__Information provided__.

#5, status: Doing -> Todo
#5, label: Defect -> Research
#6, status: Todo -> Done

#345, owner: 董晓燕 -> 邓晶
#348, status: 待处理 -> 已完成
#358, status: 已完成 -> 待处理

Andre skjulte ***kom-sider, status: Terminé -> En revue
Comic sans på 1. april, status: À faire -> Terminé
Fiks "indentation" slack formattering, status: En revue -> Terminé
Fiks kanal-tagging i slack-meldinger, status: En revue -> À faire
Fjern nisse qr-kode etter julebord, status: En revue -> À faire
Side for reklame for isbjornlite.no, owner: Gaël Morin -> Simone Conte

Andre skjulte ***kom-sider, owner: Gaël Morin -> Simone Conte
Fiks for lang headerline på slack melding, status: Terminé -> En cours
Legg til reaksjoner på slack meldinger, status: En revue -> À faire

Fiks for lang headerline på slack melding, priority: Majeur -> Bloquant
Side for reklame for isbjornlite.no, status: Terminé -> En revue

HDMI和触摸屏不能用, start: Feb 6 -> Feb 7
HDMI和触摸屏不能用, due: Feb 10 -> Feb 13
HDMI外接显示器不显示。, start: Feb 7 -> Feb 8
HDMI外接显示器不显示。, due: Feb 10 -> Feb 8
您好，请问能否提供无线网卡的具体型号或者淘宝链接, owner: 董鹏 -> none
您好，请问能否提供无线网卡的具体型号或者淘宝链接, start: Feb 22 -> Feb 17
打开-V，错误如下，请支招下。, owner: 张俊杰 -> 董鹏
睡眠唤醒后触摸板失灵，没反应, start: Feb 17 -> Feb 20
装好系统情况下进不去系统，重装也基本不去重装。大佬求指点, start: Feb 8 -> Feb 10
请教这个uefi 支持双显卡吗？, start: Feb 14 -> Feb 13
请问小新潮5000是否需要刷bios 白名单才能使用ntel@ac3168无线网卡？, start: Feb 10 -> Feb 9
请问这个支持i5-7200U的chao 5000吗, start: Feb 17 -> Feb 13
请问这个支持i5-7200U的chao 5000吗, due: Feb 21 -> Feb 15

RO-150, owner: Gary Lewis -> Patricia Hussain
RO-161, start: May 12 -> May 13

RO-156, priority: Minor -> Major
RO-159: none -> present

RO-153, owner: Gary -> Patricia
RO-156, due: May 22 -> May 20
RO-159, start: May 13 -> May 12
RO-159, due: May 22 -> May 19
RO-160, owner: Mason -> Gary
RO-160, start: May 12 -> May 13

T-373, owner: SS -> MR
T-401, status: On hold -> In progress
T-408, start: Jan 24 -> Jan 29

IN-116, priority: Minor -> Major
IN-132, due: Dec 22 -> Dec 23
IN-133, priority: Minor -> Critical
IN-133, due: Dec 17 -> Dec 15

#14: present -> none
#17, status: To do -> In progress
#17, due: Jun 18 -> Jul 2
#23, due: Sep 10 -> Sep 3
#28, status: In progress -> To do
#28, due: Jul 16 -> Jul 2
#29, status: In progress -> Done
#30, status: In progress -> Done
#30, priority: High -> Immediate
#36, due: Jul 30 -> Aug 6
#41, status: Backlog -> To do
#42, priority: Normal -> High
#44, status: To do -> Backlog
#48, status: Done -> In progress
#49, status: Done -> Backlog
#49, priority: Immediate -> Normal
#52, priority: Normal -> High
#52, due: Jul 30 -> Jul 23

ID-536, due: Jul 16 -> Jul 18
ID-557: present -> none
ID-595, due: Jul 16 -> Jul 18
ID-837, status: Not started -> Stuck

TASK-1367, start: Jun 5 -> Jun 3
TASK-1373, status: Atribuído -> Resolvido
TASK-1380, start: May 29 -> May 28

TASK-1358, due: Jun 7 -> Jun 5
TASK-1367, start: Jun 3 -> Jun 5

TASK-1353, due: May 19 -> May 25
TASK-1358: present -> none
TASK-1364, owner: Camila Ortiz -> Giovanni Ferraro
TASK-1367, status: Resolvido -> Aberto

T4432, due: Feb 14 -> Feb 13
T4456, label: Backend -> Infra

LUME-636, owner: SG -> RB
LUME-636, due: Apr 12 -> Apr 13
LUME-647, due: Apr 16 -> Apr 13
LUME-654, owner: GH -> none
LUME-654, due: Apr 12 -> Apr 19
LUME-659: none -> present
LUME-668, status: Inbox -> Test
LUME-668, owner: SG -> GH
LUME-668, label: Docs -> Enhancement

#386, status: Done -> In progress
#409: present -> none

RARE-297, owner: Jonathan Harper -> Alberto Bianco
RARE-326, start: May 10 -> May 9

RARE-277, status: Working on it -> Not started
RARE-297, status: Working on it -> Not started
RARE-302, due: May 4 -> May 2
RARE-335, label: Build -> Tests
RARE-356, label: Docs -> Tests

__What you have to do__.
Of the entries above, repeat exactly the lines from the line with "RO-159: none -> present" through the line with "T-373, owner: SS -> MR", both of them included.

__Solved problem__.
RO-159: none -> present

RO-153, owner: Gary -> Patricia
RO-156, due: May 22 -> May 20
RO-159, start: May 13 -> May 12
RO-159, due: May 22 -> May 19
RO-160, owner: Mason -> Gary
RO-160, start: May 12 -> May 13

T-373, owner: SS -> MR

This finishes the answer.